Storing Classes in Bytecode

Jonathan Worthington jonathan at jnthn.net
Sat Jul 31 03:08:51 UTC 2010


chromatic wrote:
> Rakudo and other HLLs could greatly benefit from Parrot sorting out the "How 
> and when do I declare a class?" mess.  The best way I can see for us to help 
> them is to ease the requirement that all classes need declaration in :load 
> :init subs when compiling PIR or loading PBC by adding a bytecode segment for 
> classes.
>
> This segment should store attribute information (size, name), methods (name, 
> pointer to appropriate sub in regular bytecode seg), parent information 
> (pointer to other class), and (optional) class name.
>
> Anonymous classes referred to in bytecode can refer to the appropriate class 
> in the segment.
>
> Named classes should also be available by name lookup.
>
> We'll need to add a freeze and thaw mechanism for classes and some mechanism 
> by which HLLs can specify which classes they want to freeze, but if we can 
> make this work (and it's not too much work), we can improve Rakudo's startup 
> immensely.
>
> After that, we can figure out some declarative syntax for classes in PIR and 
> avoid many other messes.
>   
First off, thanks for thinking about these kinds of things. It is indeed 
true that we should be doing a lot less work at startup and should be 
able to serialize much more into a PBC file, and it would be a big win 
all around - not just for Rakudo's own startup time, but for loading 
pre-compiled modules too.

However, the direction that is suggested here is, I'm afraid, not going 
to be helpful. I'd like to make some concrete suggestions of what would 
be helpful, for first of all I need to explain a bit about the direction 
I expect to be taking the objects implementation for Rakudo in, so they 
actually have some context. In all of this, please keep in mind that:

* This is still something I'm in the process of designing and 
prototyping, so specifics are speculative.
* I'm in the process of writing a series of blog posts that will got 
into a LOT more detail.

Now that Rakudo Star is out, these two will become my focus for a while.

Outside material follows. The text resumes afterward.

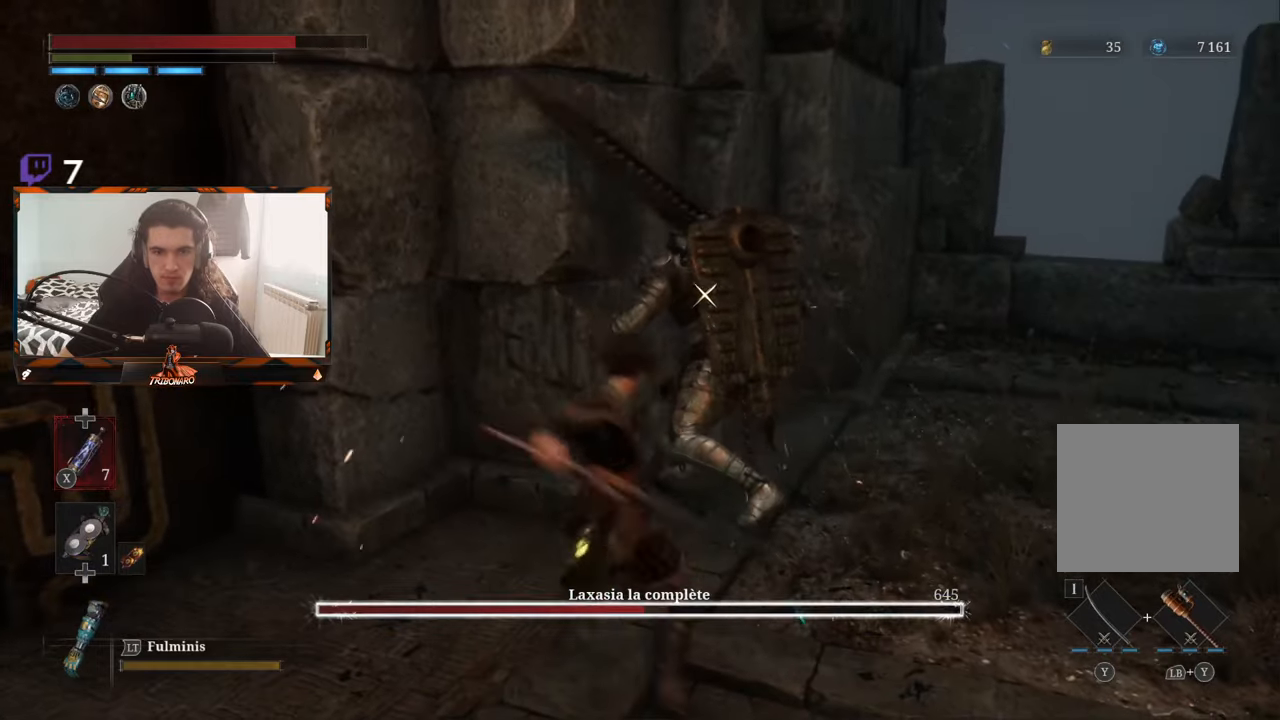
{"buttons": [], "left_stick": "center", "right_stick": "center", "events": []}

Rakudo today builds its object model in terms of Parrot's Class and 
Object PMCs. We actually don't expose Parrot classes directly to the 
user, nor Parrot roles. They're instead packaged up inside 
"meta-packages" (a word I am using to describe meta-objects that 
describe various types of package, such as roles or classes). We do 
various tricks like sub-classing the Object PMC. And we build up these 
various objects at runtime, in :load :init blocks for our-scoped stuff. 
During the "ng" branch, where we did many many refactors, I managed to 
hide pretty much all of this beneath a meta-model API. This is both 
needed for Perl 6 anyway, but means that I can later change out what's 
beneath it.

It's now time to do that, because we've kinda hit breaking point. I need 
to handle...

* Gradual typing, rather than just dynamic
* Natively typed attributes, including in roles where they are type 
parametrized
* Compact structs...and arrays of them..and arrays of native types
* Custom meta-packages
* Representation polymorphism
* All the OO stuff we do correctly today
* All the OO stuff we do incorrectly today, but correctly

And do it:

* More quickly than we can now
* In a way that's clean
* In a way that works on Parrot
* In a way that works on other backends

To achieve this, I plan to build an object implementation - from the 
ground up - that works just as we need for Perl 6. On Parrot, the 
various objects will, of course, live inside PMCs. For the Parrot 
implementation, there'll be a way to map v-table methods, and I'll work 
out ways to inter-op with any other Parrot object, just as, say, a JVM 
implementation of the model would have to work out ways to interop with 
Java objects. (I'm aware there's interest in Parrot in us having some 
deeper meta-model integration too, but I think it'll be easier to do 
that when we have concrete things to talk about unifying, rather than 
trying to come up with some scheme first.)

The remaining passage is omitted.